What we can probably say is that some firms supplying infrastructure, such as Nvidia, and some firms offering AI consulting, already can claim revenue boosts from AI. Accenture, for example, says its AI revenues for the first six months of 2024 were $2 billion.
Boston Consulting group is projecting 20 percent of its 2024 revenue, and 40 percent of its 2026 revenue, will come from AI integration projects. IBM’s consulting arm has also made more than $1 billion from generative AI from WatsonX and generative AI, since inception.
There’s a reason increasing use of generative and other forms of artificial intelligence is linked to data center capacity: model training is getting more compute intensive. So large language model training costs are growing.
Still, generative AI costs are significant, both to create models and train them.
A Gartner survey of 822 business leaders, conducted between September and November 2023, suggests that various generative AI projects cost between $5 million to $20 million. But that might not be the biggest impact, as costs for inference operations (asking questions, getting answers) could run between $8,000 to $21,000 per user.

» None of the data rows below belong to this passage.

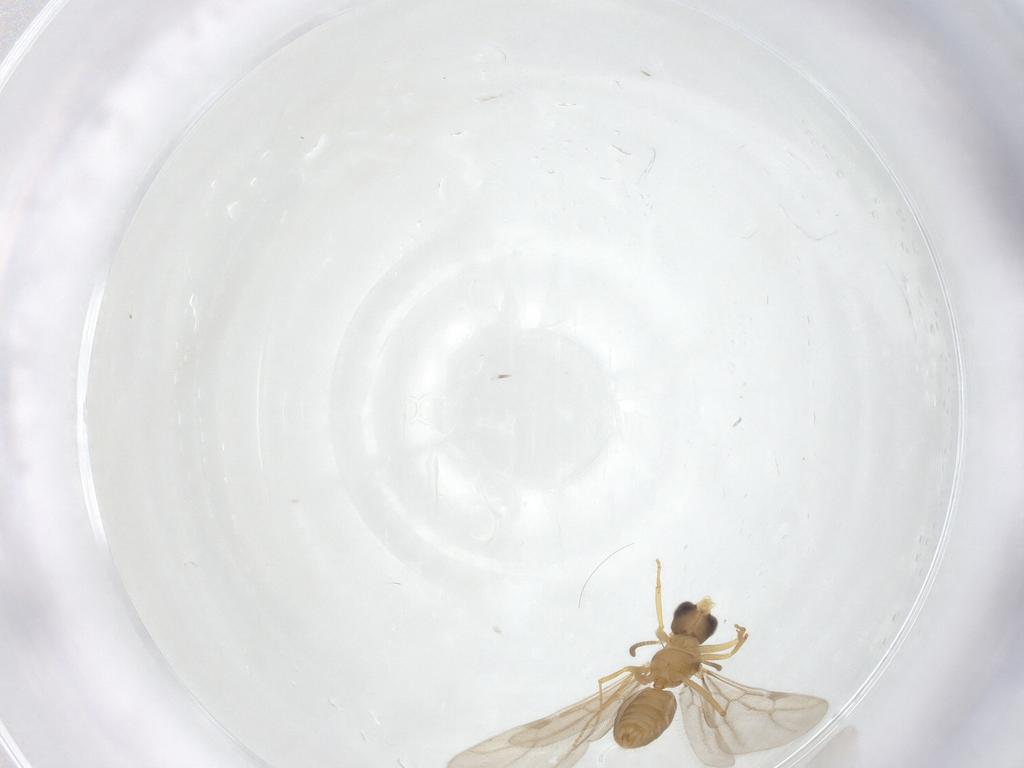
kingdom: Animalia
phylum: Arthropoda
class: Insecta
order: Hymenoptera
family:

For a 1,000-user firm, that might suggest $8 million to $21 million annually in inference operations.
All that noted, it might also be the case that some industries and use cases are more likely to be able to create direct revenue, though virtually any industry might claim indirect revenue benefits from any form of AI.
To the extent AI is the next general-purpose technology, as was the internet, we could ask the same questions about near term return from internet investments.
How many firms will see near-term and quantifiable results from their capital investments and operating expenses directly related to GenAI? Perhaps anot so many.